Negli ultimi giorni il rendimento del decennale dei principali Paesi europei, dalla Germania alla Francia passando per l’Italia, si è mosso al rialzo in modo netto. L’interpretazione che viene data a questo fenomeno è quella di una scommessa sul rialzo dell’inflazione, il “reflation trade”, che inevitabilmente porterebbe a un incremento dei tassi. Oggi è impossibile stimare quale sia l’orizzonte temporale di un rialzo dei tassi ma questa variabile non entra, se non minimamente, nell’equazione perché le condizioni dei mercati attuali, tassi bassi e supporto delle banche centrali, consentono di incorporare nelle stime scenari anche molto distanti nel tempo.
Nel sentire comune la parola inflazione è associata a elementi solamente negativi, ma nella realtà dei fatti una “buona” inflazione è sintomo di crescita, indica che l’economia va bene, che i prezzi delle case salgono al punto tale che le banche centrali devono contenere il fenomeno. Le banche centrali inseguono disperatamente l’inflazione buona almeno dal 2008; la cercano sia perché vorrebbe dire che l’economia reale va bene, sia perché il mostro del debito creato dopo la crisi Lehman non può neanche lontanamente rientrare senza l’inflazione.
I mercati hanno scommesso sull’inflazione buona a più riprese dopo la crisi del 2008 e dopo la crisi dei debiti sovrani europei nel 2011/12, ma l’inflazione non è mai arrivata; è rimasta un sogno che i mercati hanno inseguito per poi venire delusi. Infatti i tassi alla fine sono sempre scesi. Il continente che ha deluso più di ogni altro, da questo punto di vista, è sicuramente l’Europa, che è sostanzialmente in deflazione da più di dieci anni al punto che il target di inflazione della Bce, il 2%, è oggetto di scherno per gli investitori. È il sintomo più evidente dell’incapacità di trovare una via per la crescita e il benessere che impatti “l’economia reale” e che non si fermi ai “mercati finanziari”. Il problema è di tutti ma in nessun’altra macroarea globale, incluso il Giappone, è così pronunciato. Il tasso dei decennali dell’Europa “core”, Francia e Germania, infatti è negativo da molti trimestri.
In questi giorni quindi parte la scommessa sull’inflazione “buona” nonostante i mercati abbiano sbattuto il muso, e si siano dovuti arrendere all’evidenza per due volte negli ultimi dieci anni perché la crescita è stata sotto le aspettative ovunque ma in Europa ha deluso clamorosamente. Speriamo, ovviamente, che questa volta sia diverso e che gli sforzi delle banche e dei governi per rilanciare la crescita funzionino anche se in questa fase c’è una nuova sfida.

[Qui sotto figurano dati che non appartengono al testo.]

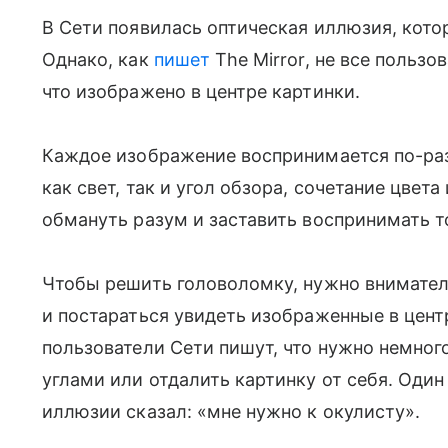
В Сети появилась оптическая иллюзия, кото
Однако, как
пишет
The Mirror, не все пользо
что изображено в центре картинки.
Каждое изображение воспринимается по-раз
как свет, так и угол обзора, сочетание цвет
обмануть разум и заставить воспринимать то
Чтобы решить головоломку, нужно внимател
и постараться увидеть изображенные в цент
пользователи Сети пишут, что нужно немно
углами или отдалить картинку от себя. Оди
иллюзии сказал: «мне нужно к окулисту».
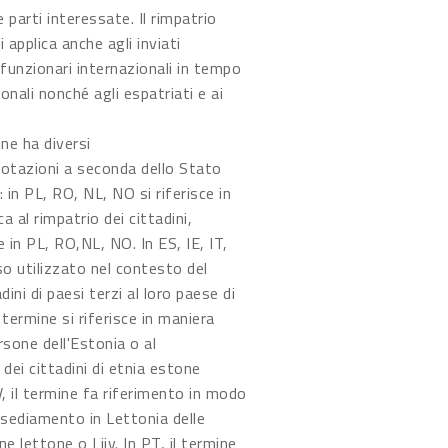
 parti interessate. Il rimpatrio
applica anche agli inviati
 funzionari internazionali in tempo
ionali nonché agli espatriati e ai
ne ha diversi
notazioni a seconda dello Stato
 in PL, RO, NL, NO si riferisce in
a al rimpatrio dei cittadini,
 in PL, RO,NL, NO. In ES, IE, IT,
o utilizzato nel contesto del
dini di paesi terzi al loro paese di
l termine si riferisce in maniera
rsone dell'Estonia o al
dei cittadini di etnia estone
V, il termine fa riferimento in modo
insediamento in Lettonia delle
ne lettone o Liiv. In PT, il termine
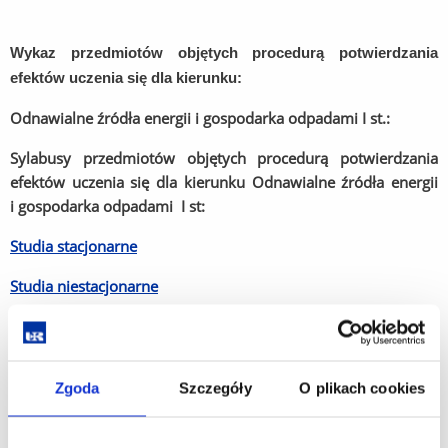
Wykaz przedmiotów objętych procedurą potwierdzania
efektów uczenia się dla kierunku:
Odnawialne źródła energii i gospodarka odpadami I st.:
Sylabusy przedmiotów objętych procedurą potwierdzania
efektów uczenia się dla kierunku Odnawialne źródła energii
i gospodarka odpadami I st:
Studia stacjonarne
Studia niestacjonarne
1. Podstawy ekonomii.
2. Technologia informacyjna.
Zgoda
Szczegóły
O plikach cookies
3. Grafika inżynierska.
4. Komputerowe wspomaganie projektowania.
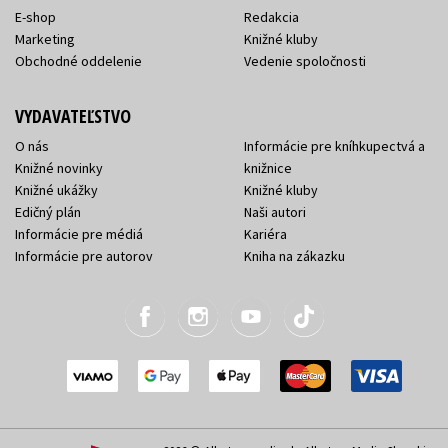
E-shop
Redakcia
Marketing
Knižné kluby
Obchodné oddelenie
Vedenie spoločnosti
VYDAVATEĽSTVO
O nás
Informácie pre kníhkupectvá a
Knižné novinky
knižnice
Knižné ukážky
Knižné kluby
Edičný plán
Naši autori
Informácie pre médiá
Kariéra
Informácie pre autorov
Kniha na zákazku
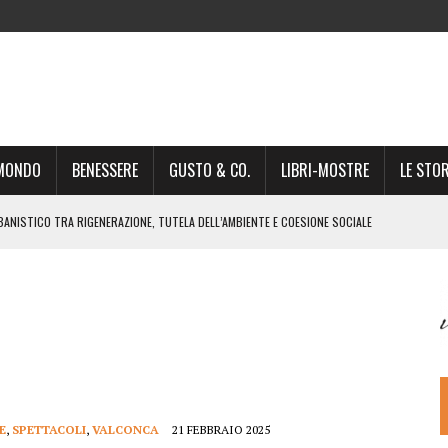
-MONDO
BENESSERE
GUSTO & CO.
LIBRI-MOSTRE
LE STOR
BANISTICO TRA RIGENERAZIONE, TUTELA DELL’AMBIENTE E COESIONE SOCIALE
STO NON È UN SEMPLICE PASSAGGIO AMMINISTRATIVO”
NSIGLIO: “CITTÀ NEL CAOS POLITICO E AMMINISTRATIVO”
DREA GIONCHETTI SOMMELIER DEL CALABRESE “QAFIZ”
IGINE, IL RITORNO. L’OPERA DI KIROLES BOSHRA È VITA VERA
RIMA PARTE DI STAGIONE TEATRALE CON CLAUDIO MORICI SABATO 20
 A GIACOMO MATTEOTTI: “VITTIMA DELLA FURIA FASCISTA”
E
,
SPETTACOLI
,
VALCONCA
21 FEBBRAIO 2025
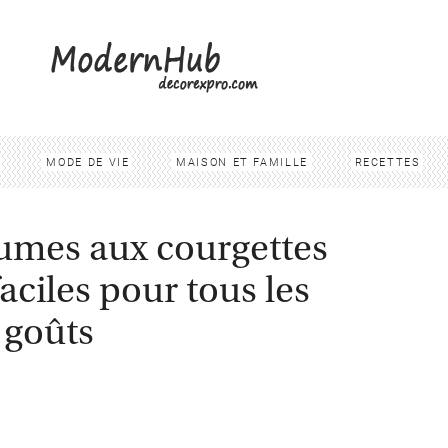
MODE DE VIE
MAISON ET FAMILLE
RECETTES
umes aux courgettes
faciles pour tous les
goûts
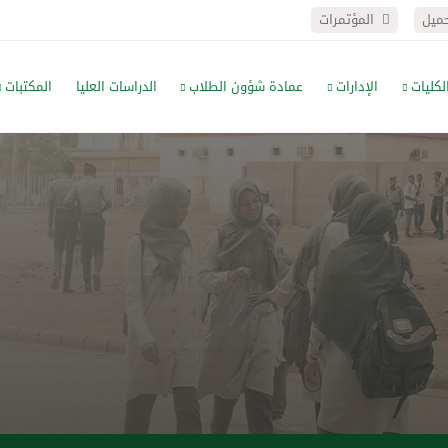
حميل
المؤتمرات
لكليات
الإدارات
عمادة شؤون الطلاب
الدراسات العليا
المكتبات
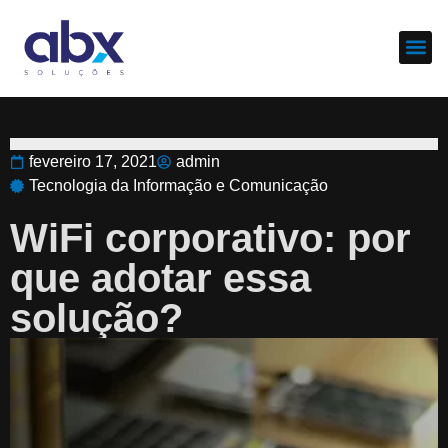
Sobre nós
Cases d
fevereiro 17, 2021
admin
Tecnologia da Informação e Comunicação
WiFi corporativo: por
que adotar essa
solução?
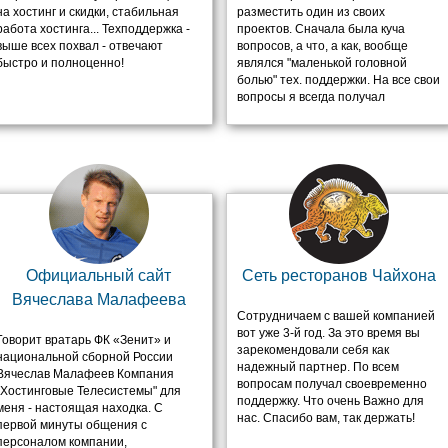
на хостинг и скидки, стабильная
разместить один из своих
работа хостинга... Техподдержка -
проектов. Сначала была куча
выше всех похвал - отвечают
вопросов, а что, а как, вообще
быстро и полноценно!
являлся "маленькой головной
болью" тех. поддержки. На все свои
вопросы я всегда получал
качественные ответы, с
пояснениями, даже если что-то не
получалось, тех. поддержка брала
инициативу на себя и многие
операции проделывали за меня,
позже, поясняя подробно. Шли
годы, проекты менялись, от мала
до велика. Были и маленькие
сайты, были и серьезные проекты
с большой посещаемостью и
Официальный сайт
Cеть ресторанов Чайхона
нагрузкой. Но качественный
Вячеслава Малафеева
хостинг от ht-systems выдерживал
Сотрудничаем с вашей компанией
все нагрузки. Очень благодарен
вот уже 3-й год. За это время вы
вашей фирме за услуги и тех.
Говорит вратарь ФК «Зенит» и
зарекомендовали себя как
поддержку в трудные минуты! P.S.
национальной сборной России
надежный партнер. По всем
До сих пор размещаюсь у ht-
Вячеслав Малафеев Компания
вопросам получал своевременно
systems.ru, сервисом доволен
"Хостинговые Телесистемы" для
поддержку. Что очень Важно для
более чем!
меня - настоящая находка. С
нас. Спасибо вам, так держать!
первой минуты общения с
персоналом компании,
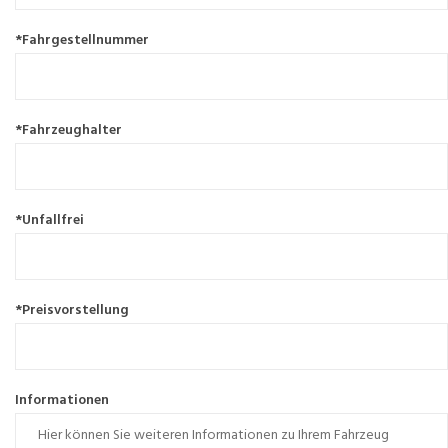
*Fahrgestellnummer
*Fahrzeughalter
*Unfallfrei
*Preisvorstellung
Informationen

Dicevamo di un’inflazione “buona” che avviene come conseguenza di crescita e salute dell’“economia reale”, ma c’è anche un’inflazione cattiva che oggi è un rischio percepibile come conseguenza di lockdown e blocchi dell’economia che impongono a tutta l’industria costi aggiuntivi, anche per la sola “logistica”, che alla fine si scaricano sui consumatori dove fa più male: alimentari e costi energetici. Questa è una sfida in più per governi e banche centrali in una fase dell’economia globale che rimane molto delicata.